The requirement for structures with sustainable weight is in well progress nowadays. Filaments (fibres) with good capability and less weight are preferred. Sandwich consisting of fibre metal laminates replaces substantial solid metals in helicopters, air vehicles and so on. In this chapter, sandwich utilizing aluminium and glass fibre sheets with various fibre frameworks, for example, unidirectional, woven roving and chopped strand matrix, is manufactured. The composites are tested for tensile, flexural and impact. The outcomes revealed that the unidirectional glass fibre-reinforced polymer-Al stack performs better obstruction in contrast to cleaved strand and woven network under shifting stacking conditions. The cross-segment of the broken examples is seen under examined electron microscopy to dissect the holding quality among metal and fibre layers.

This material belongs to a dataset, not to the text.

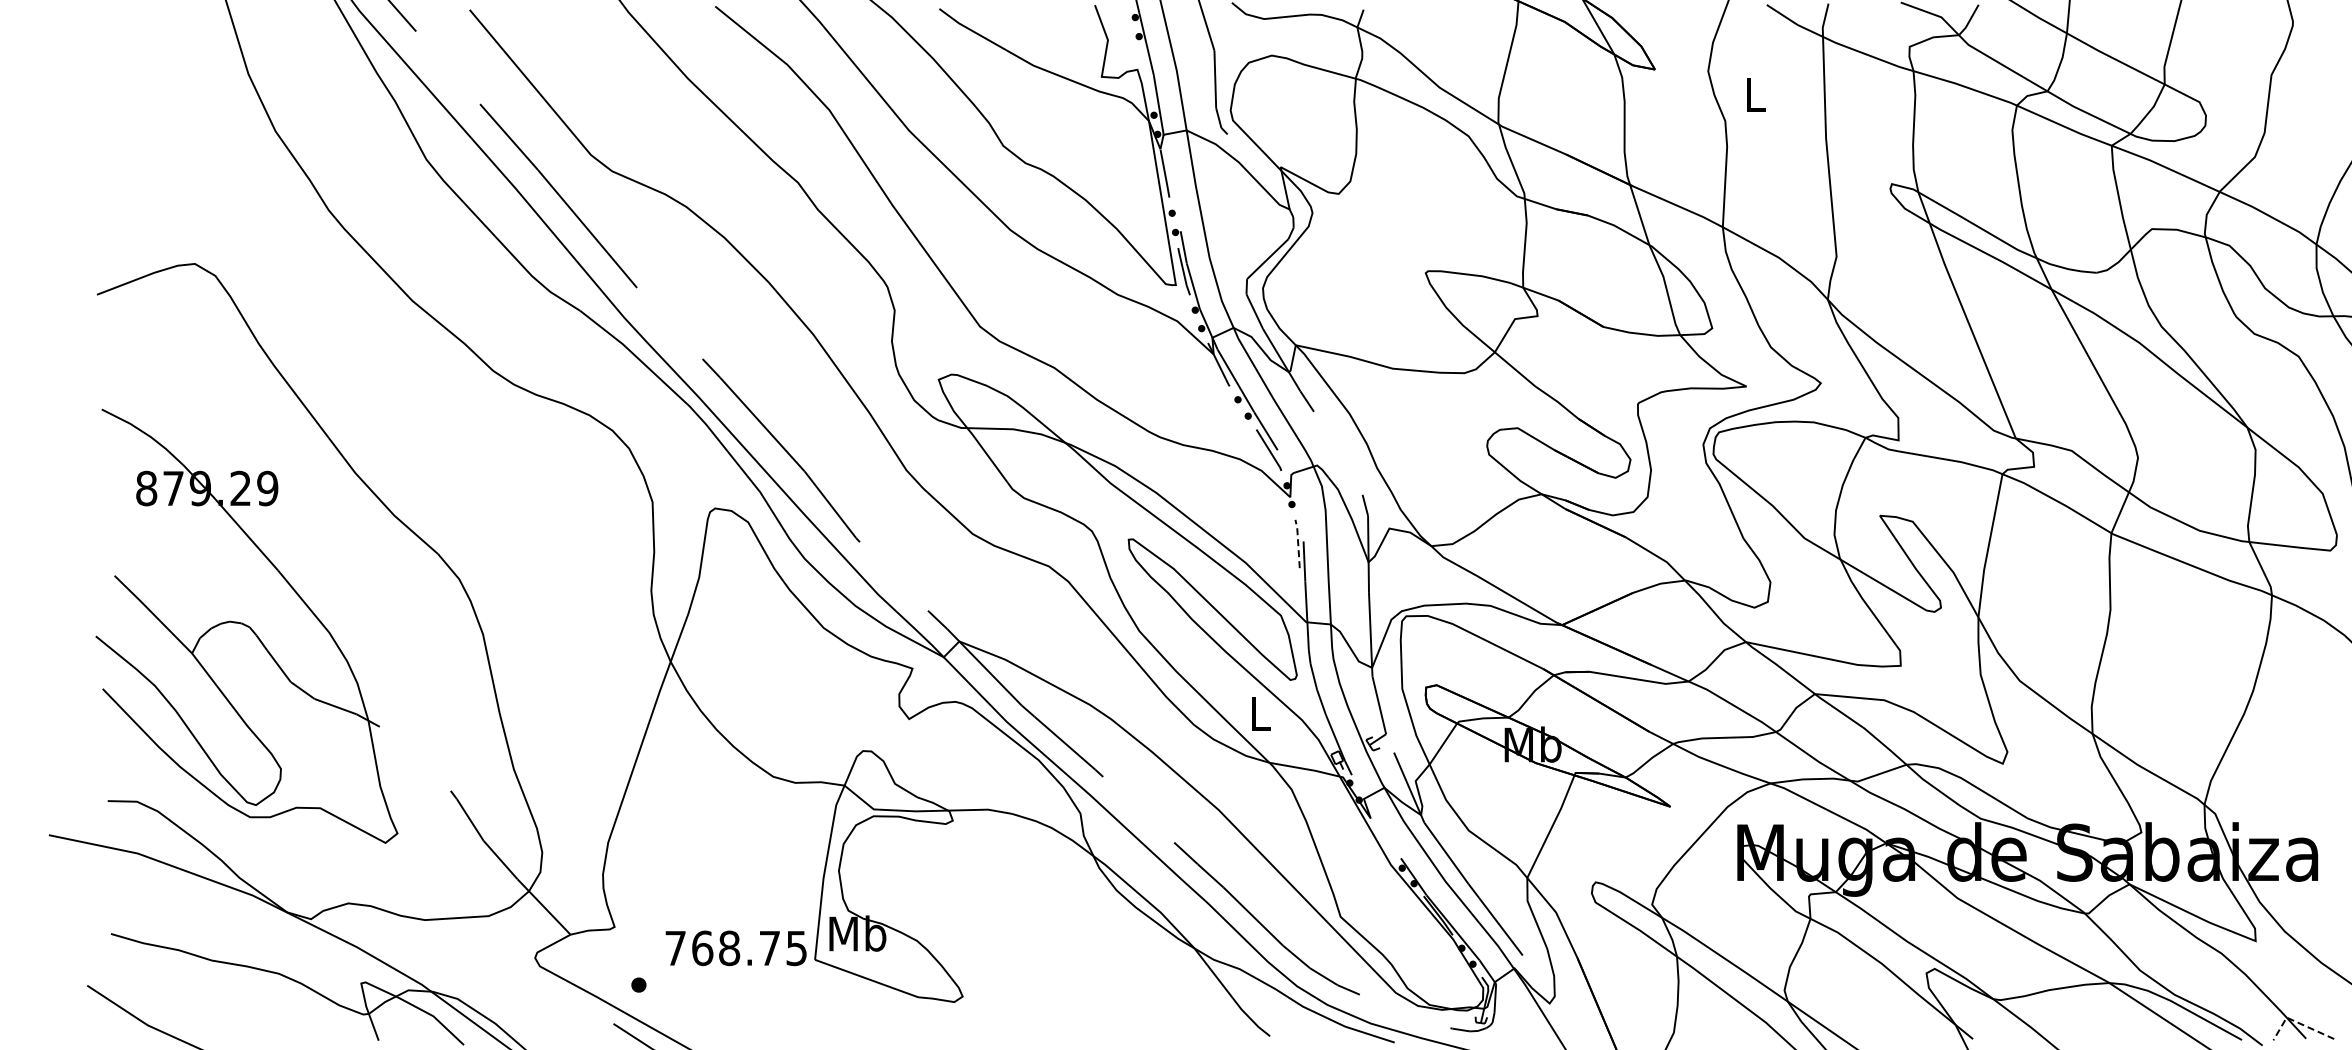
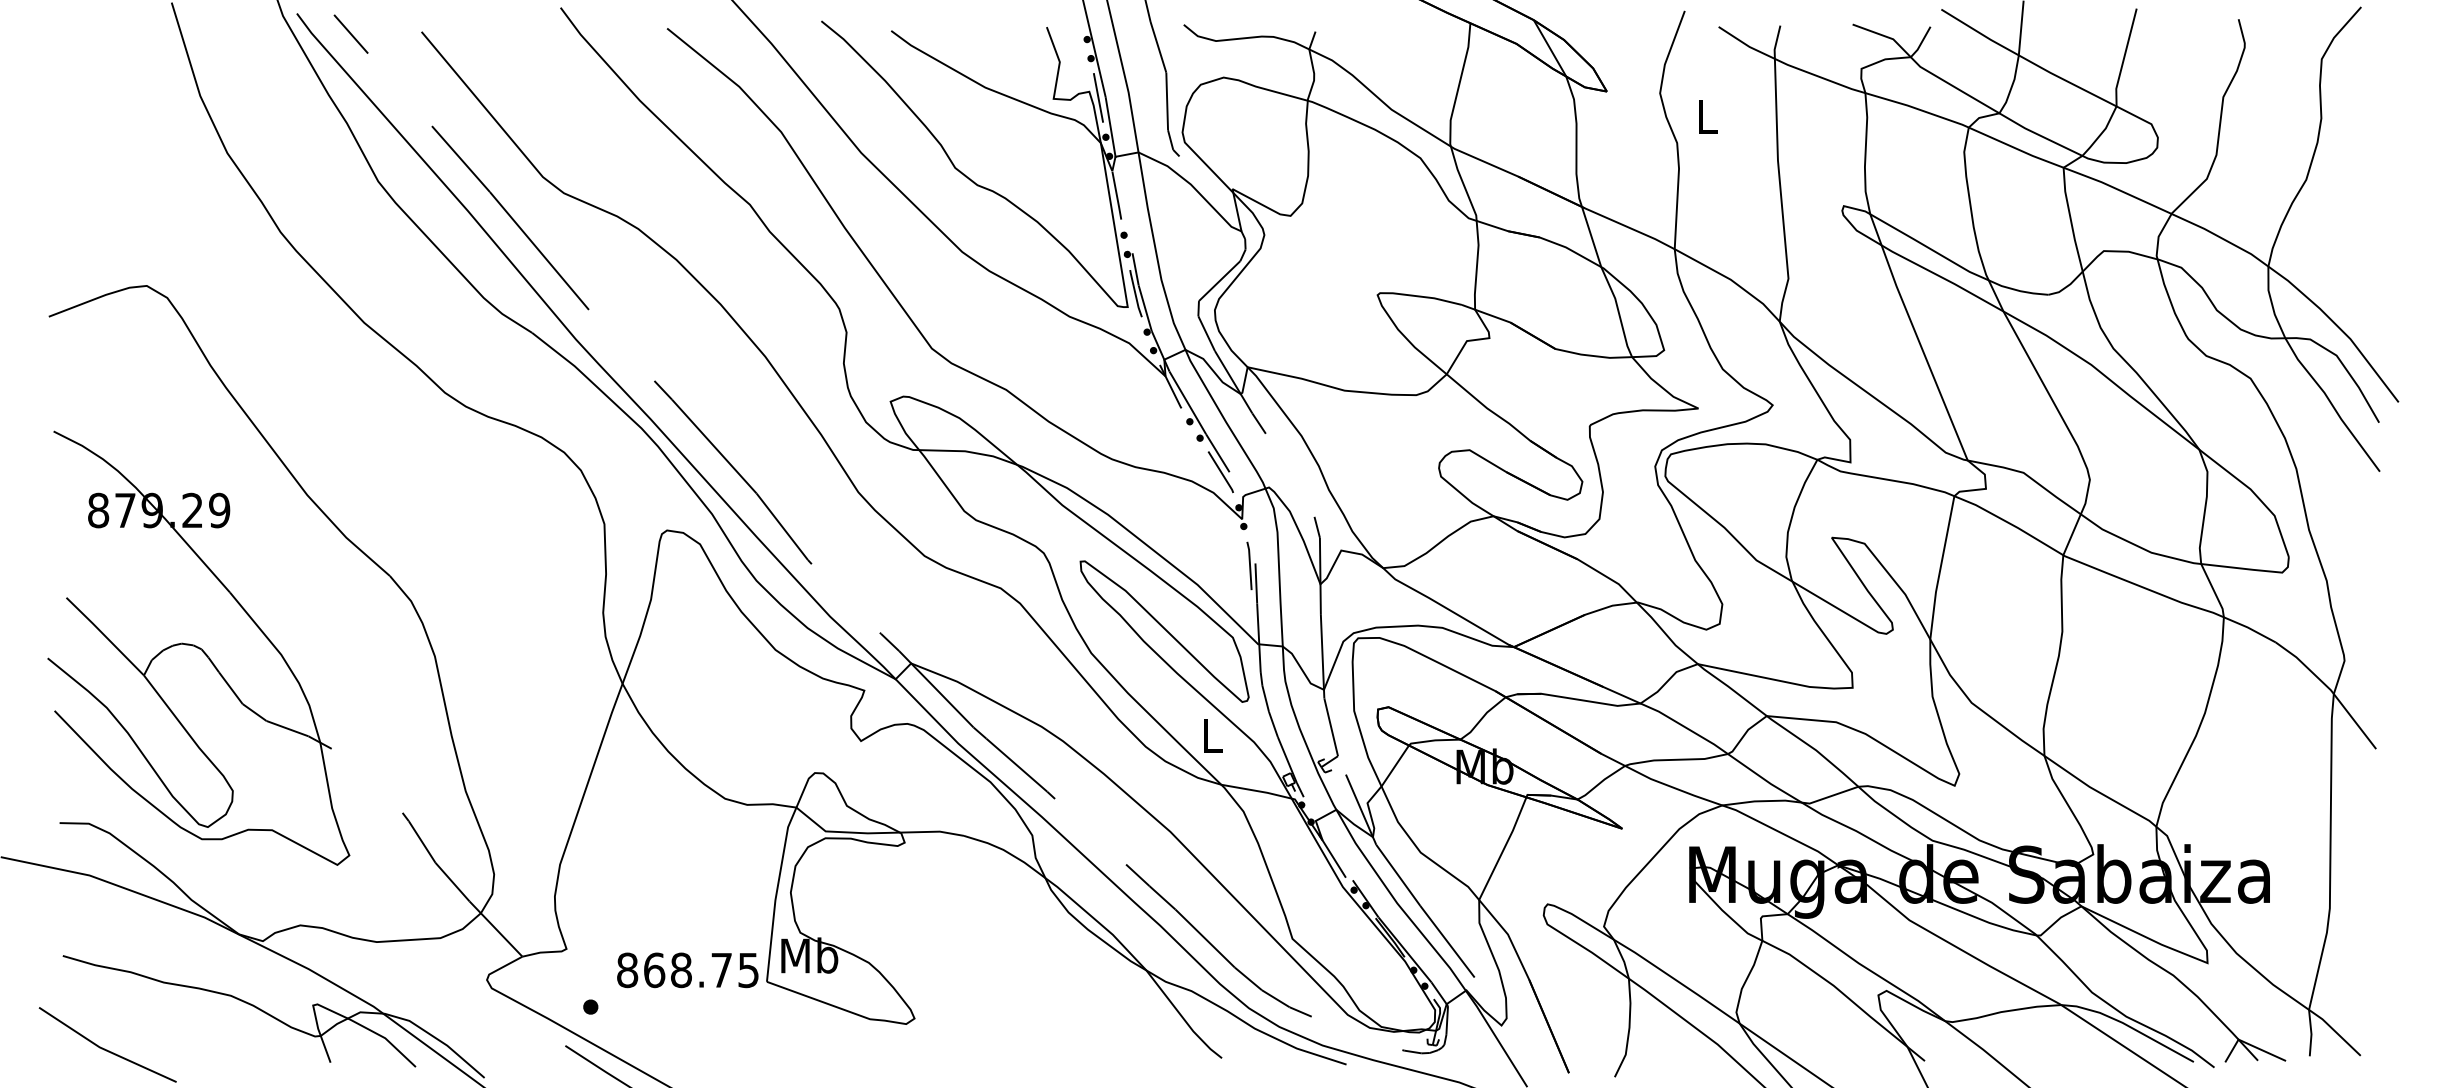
line: (1145, 75) -> (1097, 97), added
line: (1298, 542) -> (1250, 564), dashed -> solid
line: (1380, 833) -> (1332, 855), added
text: (675, 948) -> (627, 970), 768.75 -> 868.75
line: (2297, 1022) -> (2249, 1044), dashed -> solid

Due to the unique characteristics, polymer matrix composites have been widely produced and used in various applications. In this chapter, the effects of synthetic fibres and polymers on the final characteristics of polymer composites, particularly glass fibre-reinforced polymer (GFRP), are discussed. Additionally, the influence of machining processes on the generation of delamination and development of defects in GFRP are elaborated. Finally, the delamination assessment as a major defect caused by machining processes is modelled by an algorithm. The proposed approach shows promising and can effectively interpret a large amount of data in a short period of time.